= SELECTED TEXT =
⟨

In this section, we discuss the results of feature importance analysis using different methods and datasets. Feature importance provides valuable insights into the factors contributing to customer churn. We present charts for each combination of initial or engineered data and Variable Selection Method (SVC, Lasso, RandomForestClassifier), excluding SVC with engineered data due to technical issues.

SVC with Initial Data

When using SVC with the initial data, we found that CustServCalls had the highest positive contribution to churn, indicating that a higher number of customer service calls is associated with an increased likelihood of churn. OverageFee also contributed positively, although to a lesser extent. On the other hand, ContractRenewal had the most negative contribution overall, followed by DataPlan. ContractRenewal was a strong indicator of customers less likely to churn. Other features had minimal impact, suggesting that factors like CustServCalls consistently correlate negatively with churn, while features like DayCalls show a more balanced association.

SVC with Engineered Data

Due to technical difficulties, the SVC model with engineered data could not be completed within the project timeframe, and therefore, the corresponding chart was not generated.

Lasso with Initial Data

In Lasso with the initial data, we performed feature selection, resulting in six selected features. CustServCalls and DayMins had the highest positive contributions to customer churn, followed by ContractRenewal with the most negative contribution. OverageFee and RoamMins made slight positive contributions, while DataPlan had a slight negative contribution. These findings align with the overall trends observed in other methods.

Lasso with Engineered Data

For Lasso with the engineered data, notable features contributing positively to customer churn included CustServCalls^2, DayMins^3, and OverageFeeDayMins^2. Surprisingly, CustServCallsDayMins^2 and DataPlan*DayMins^2 had negative associations with customer churn, contradicting their previously observed positive associations.

⟩

= MATERIAL FOR THIS TASK =

⟨

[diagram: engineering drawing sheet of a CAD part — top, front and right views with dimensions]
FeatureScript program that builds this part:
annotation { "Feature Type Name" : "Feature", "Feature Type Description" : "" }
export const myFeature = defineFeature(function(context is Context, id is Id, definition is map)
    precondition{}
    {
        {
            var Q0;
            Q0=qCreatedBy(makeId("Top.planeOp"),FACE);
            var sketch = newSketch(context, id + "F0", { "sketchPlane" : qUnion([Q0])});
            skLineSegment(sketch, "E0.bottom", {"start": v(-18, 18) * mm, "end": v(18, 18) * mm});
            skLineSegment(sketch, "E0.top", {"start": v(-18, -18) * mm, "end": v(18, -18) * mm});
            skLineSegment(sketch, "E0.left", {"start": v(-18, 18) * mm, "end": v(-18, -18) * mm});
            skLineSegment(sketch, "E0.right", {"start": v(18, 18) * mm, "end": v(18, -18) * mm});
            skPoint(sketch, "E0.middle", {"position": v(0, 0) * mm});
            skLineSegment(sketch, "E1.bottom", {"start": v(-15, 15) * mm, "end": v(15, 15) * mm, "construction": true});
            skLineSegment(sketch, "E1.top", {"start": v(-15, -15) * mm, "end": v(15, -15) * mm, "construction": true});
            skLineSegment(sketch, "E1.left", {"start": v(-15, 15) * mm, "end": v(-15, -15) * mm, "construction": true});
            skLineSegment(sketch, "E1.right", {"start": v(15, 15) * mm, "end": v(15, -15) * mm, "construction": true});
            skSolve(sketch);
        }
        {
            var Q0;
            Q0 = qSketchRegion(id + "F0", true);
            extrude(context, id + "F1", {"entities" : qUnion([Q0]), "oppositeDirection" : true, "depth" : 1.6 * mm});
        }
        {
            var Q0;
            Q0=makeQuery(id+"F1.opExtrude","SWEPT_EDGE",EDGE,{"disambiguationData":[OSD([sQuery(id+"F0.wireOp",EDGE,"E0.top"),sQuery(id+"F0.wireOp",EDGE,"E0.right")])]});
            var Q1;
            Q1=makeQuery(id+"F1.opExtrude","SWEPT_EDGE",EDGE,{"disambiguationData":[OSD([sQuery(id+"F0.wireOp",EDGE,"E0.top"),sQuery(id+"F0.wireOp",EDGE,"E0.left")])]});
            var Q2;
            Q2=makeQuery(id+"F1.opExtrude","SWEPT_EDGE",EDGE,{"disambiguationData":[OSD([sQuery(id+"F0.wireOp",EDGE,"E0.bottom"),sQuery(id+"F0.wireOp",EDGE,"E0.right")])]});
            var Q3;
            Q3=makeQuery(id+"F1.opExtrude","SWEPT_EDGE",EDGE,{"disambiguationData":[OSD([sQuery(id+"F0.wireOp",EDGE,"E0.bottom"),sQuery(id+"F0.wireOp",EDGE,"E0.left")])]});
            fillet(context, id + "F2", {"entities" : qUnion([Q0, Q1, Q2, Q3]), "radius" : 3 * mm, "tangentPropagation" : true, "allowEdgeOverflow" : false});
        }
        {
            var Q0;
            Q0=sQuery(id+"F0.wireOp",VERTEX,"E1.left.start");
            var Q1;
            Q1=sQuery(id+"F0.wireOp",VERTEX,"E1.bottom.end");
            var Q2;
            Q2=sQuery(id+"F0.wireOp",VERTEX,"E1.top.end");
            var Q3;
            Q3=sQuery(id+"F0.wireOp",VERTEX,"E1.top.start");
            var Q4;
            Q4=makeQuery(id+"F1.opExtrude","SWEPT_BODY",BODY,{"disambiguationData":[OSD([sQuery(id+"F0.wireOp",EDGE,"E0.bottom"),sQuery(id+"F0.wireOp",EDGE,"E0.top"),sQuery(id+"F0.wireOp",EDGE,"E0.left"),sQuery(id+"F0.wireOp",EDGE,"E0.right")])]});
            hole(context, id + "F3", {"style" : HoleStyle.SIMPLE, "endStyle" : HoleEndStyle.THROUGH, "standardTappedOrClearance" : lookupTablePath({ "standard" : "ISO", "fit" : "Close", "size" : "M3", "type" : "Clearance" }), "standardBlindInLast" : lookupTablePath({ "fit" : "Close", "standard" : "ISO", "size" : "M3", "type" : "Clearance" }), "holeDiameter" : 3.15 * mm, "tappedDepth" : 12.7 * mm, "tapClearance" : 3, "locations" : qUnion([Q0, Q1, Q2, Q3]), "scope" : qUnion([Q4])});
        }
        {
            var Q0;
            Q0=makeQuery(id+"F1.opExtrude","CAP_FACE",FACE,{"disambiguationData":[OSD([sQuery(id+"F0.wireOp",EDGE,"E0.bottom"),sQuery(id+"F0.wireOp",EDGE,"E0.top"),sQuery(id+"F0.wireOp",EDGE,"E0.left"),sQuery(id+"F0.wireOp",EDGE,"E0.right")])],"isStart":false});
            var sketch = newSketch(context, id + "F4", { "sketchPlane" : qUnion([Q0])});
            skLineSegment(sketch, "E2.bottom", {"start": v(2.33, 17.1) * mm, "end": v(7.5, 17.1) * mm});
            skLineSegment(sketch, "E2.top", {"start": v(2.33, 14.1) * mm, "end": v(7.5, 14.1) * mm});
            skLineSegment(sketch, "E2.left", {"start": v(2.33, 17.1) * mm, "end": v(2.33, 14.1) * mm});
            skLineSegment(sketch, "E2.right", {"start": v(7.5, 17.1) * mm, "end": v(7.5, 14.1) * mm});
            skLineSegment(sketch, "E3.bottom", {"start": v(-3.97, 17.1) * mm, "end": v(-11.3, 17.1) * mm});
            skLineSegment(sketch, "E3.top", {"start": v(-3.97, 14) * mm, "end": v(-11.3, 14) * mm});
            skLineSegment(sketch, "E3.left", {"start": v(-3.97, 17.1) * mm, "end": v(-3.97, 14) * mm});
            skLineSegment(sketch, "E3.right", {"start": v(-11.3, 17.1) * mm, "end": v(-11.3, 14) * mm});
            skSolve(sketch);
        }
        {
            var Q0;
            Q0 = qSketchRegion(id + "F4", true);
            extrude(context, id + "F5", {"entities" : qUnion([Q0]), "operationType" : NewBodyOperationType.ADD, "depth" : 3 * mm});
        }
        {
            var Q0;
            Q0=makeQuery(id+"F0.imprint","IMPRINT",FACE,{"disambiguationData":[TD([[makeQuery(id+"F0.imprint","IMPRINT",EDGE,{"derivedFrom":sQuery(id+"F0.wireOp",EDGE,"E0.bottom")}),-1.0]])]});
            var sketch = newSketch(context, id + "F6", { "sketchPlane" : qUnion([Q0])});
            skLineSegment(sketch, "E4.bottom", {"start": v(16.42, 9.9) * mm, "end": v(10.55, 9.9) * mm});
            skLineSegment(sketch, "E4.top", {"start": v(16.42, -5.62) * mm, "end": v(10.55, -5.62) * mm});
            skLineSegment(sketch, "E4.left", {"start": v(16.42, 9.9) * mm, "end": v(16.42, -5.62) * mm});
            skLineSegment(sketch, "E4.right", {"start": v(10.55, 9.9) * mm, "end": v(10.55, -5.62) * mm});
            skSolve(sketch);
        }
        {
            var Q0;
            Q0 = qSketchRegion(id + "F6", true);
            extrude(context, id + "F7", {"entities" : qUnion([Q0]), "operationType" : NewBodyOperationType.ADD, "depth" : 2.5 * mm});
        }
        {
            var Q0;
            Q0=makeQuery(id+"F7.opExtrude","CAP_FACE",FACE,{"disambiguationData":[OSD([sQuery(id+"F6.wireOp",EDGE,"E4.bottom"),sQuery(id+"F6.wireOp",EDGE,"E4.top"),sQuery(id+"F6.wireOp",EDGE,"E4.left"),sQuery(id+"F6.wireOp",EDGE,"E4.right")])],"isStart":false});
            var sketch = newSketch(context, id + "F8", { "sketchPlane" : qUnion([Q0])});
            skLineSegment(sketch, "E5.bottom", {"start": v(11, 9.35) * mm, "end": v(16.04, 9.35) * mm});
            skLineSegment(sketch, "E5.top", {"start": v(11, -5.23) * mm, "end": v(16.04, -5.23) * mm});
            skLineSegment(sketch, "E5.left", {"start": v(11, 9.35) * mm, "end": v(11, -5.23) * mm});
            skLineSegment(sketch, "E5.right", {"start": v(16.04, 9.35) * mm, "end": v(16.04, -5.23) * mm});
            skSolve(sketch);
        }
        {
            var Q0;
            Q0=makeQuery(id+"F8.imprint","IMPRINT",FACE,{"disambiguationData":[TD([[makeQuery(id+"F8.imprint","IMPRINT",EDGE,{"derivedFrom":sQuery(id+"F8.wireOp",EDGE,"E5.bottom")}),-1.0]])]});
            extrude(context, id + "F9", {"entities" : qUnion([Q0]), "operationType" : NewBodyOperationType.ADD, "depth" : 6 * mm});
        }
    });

⟩

= EXERCISE INSTRUCTIONS =
1 – Decide whether each statement below agrees with the churn feature importance text. Answer yes or no for each, and quote the words of the text that settle it.
(a) No chart was produced for SVC with engineered data.
(b) Lasso with the initial data selected eight features.
(c) For SVC with the initial data, DataPlan had the most negative contribution.
2 – Display each line of the records that contains the string "NewBodyOperationType".

= ANSWERS GIVEN =
1 –
(a) Yes: "the corresponding chart was not generated."
(b) No: "resulting in six selected features."
(c) No: "ContractRenewal had the most negative contribution overall, followed by DataPlan."

2 –
            extrude(context, id + "F5", {"entities" : qUnion([Q0]), "operationType" : NewBodyOperationType.ADD, "depth" : 3 * mm});
            extrude(context, id + "F7", {"entities" : qUnion([Q0]), "operationType" : NewBodyOperationType.ADD, "depth" : 2.5 * mm});
            extrude(context, id + "F9", {"entities" : qUnion([Q0]), "operationType" : NewBodyOperationType.ADD, "depth" : 6 * mm});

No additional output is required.